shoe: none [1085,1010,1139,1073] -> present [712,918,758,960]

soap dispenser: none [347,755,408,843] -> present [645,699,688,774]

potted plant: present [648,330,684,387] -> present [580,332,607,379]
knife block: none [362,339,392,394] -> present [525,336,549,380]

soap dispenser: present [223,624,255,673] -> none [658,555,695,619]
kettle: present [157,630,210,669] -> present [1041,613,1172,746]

● **Activity**:
Write out, without alteration, the line that contains "knife block: none" and all subsequent lines down to the end of the data above.

● **Answer to this task**:
knife block: none [362,339,392,394] -> present [525,336,549,380]

soap dispenser: present [223,624,255,673] -> none [658,555,695,619]
kettle: present [157,630,210,669] -> present [1041,613,1172,746]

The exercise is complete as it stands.